■ Problem ■
Swap "Parent organisation" for "Owning organisation" everywhere it appears in the rows below, and give the rows again with nothing else changed. Leave out the pictures.

■ Available records ■

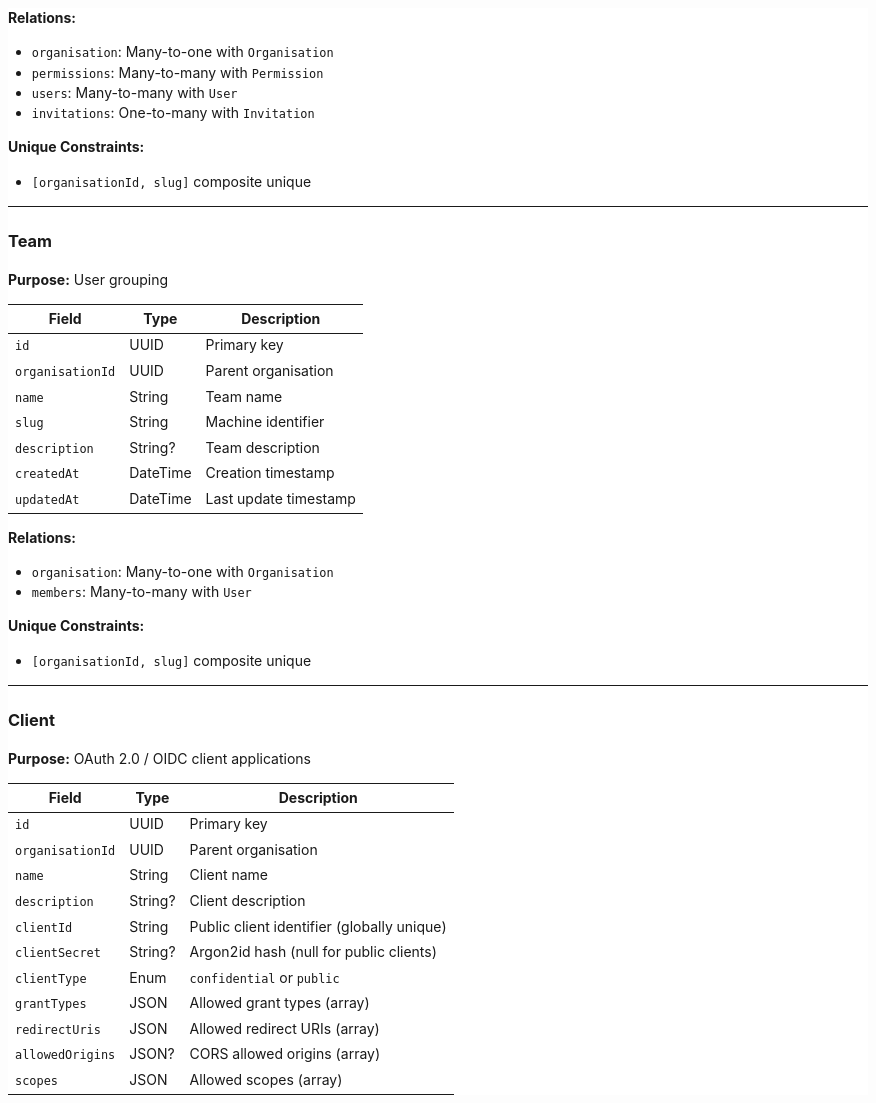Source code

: **Relations:**

- `organisation`: Many-to-one with `Organisation`
- `permissions`: Many-to-many with `Permission`
- `users`: Many-to-many with `User`
- `invitations`: One-to-many with `Invitation`

**Unique Constraints:**

- `[organisationId, slug]` composite unique

---

### Team

**Purpose:** User grouping

| Field            | Type     | Description           |
| ---------------- | -------- | --------------------- |
| `id`             | UUID     | Primary key           |
| `organisationId` | UUID     | Parent organisation   |
| `name`           | String   | Team name             |
| `slug`           | String   | Machine identifier    |
| `description`    | String?  | Team description      |
| `createdAt`      | DateTime | Creation timestamp    |
| `updatedAt`      | DateTime | Last update timestamp |

**Relations:**

- `organisation`: Many-to-one with `Organisation`
- `members`: Many-to-many with `User`

**Unique Constraints:**

- `[organisationId, slug]` composite unique

---

### Client

**Purpose:** OAuth 2.0 / OIDC client applications

| Field                     | Type      | Description                                         |
| ------------------------- | --------- | --------------------------------------------------- |
| `id`                      | UUID      | Primary key                                         |
| `organisationId`          | UUID      | Parent organisation                                 |
| `name`                    | String    | Client name                                         |
| `description`             | String?   | Client description                                  |
| `clientId`                | String    | Public client identifier (globally unique)          |
| `clientSecret`            | String?   | Argon2id hash (null for public clients)             |
| `clientType`              | Enum      | `confidential` or `public`                          |
| `grantTypes`              | JSON      | Allowed grant types (array)                         |
| `redirectUris`            | JSON      | Allowed redirect URIs (array)                       |
| `allowedOrigins`          | JSON?     | CORS allowed origins (array)                        |
| `scopes`                  | JSON      | Allowed scopes (array)                              |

■ Output below ■
Source code

: **Relations:**

- `organisation`: Many-to-one with `Organisation`
- `permissions`: Many-to-many with `Permission`
- `users`: Many-to-many with `User`
- `invitations`: One-to-many with `Invitation`

**Unique Constraints:**

- `[organisationId, slug]` composite unique

---

### Team

**Purpose:** User grouping

| Field            | Type     | Description           |
| ---------------- | -------- | --------------------- |
| `id`             | UUID     | Primary key           |
| `organisationId` | UUID     | Owning organisation   |
| `name`           | String   | Team name             |
| `slug`           | String   | Machine identifier    |
| `description`    | String?  | Team description      |
| `createdAt`      | DateTime | Creation timestamp    |
| `updatedAt`      | DateTime | Last update timestamp |

**Relations:**

- `organisation`: Many-to-one with `Organisation`
- `members`: Many-to-many with `User`

**Unique Constraints:**

- `[organisationId, slug]` composite unique

---

### Client

**Purpose:** OAuth 2.0 / OIDC client applications

| Field                     | Type      | Description                                         |
| ------------------------- | --------- | --------------------------------------------------- |
| `id`                      | UUID      | Primary key                                         |
| `organisationId`          | UUID      | Owning organisation                                 |
| `name`                    | String    | Client name                                         |
| `description`             | String?   | Client description                                  |
| `clientId`                | String    | Public client identifier (globally unique)          |
| `clientSecret`            | String?   | Argon2id hash (null for public clients)             |
| `clientType`              | Enum      | `confidential` or `public`                          |
| `grantTypes`              | JSON      | Allowed grant types (array)                         |
| `redirectUris`            | JSON      | Allowed redirect URIs (array)                       |
| `allowedOrigins`          | JSON?     | CORS allowed origins (array)                        |
| `scopes`                  | JSON      | Allowed scopes (array)                              |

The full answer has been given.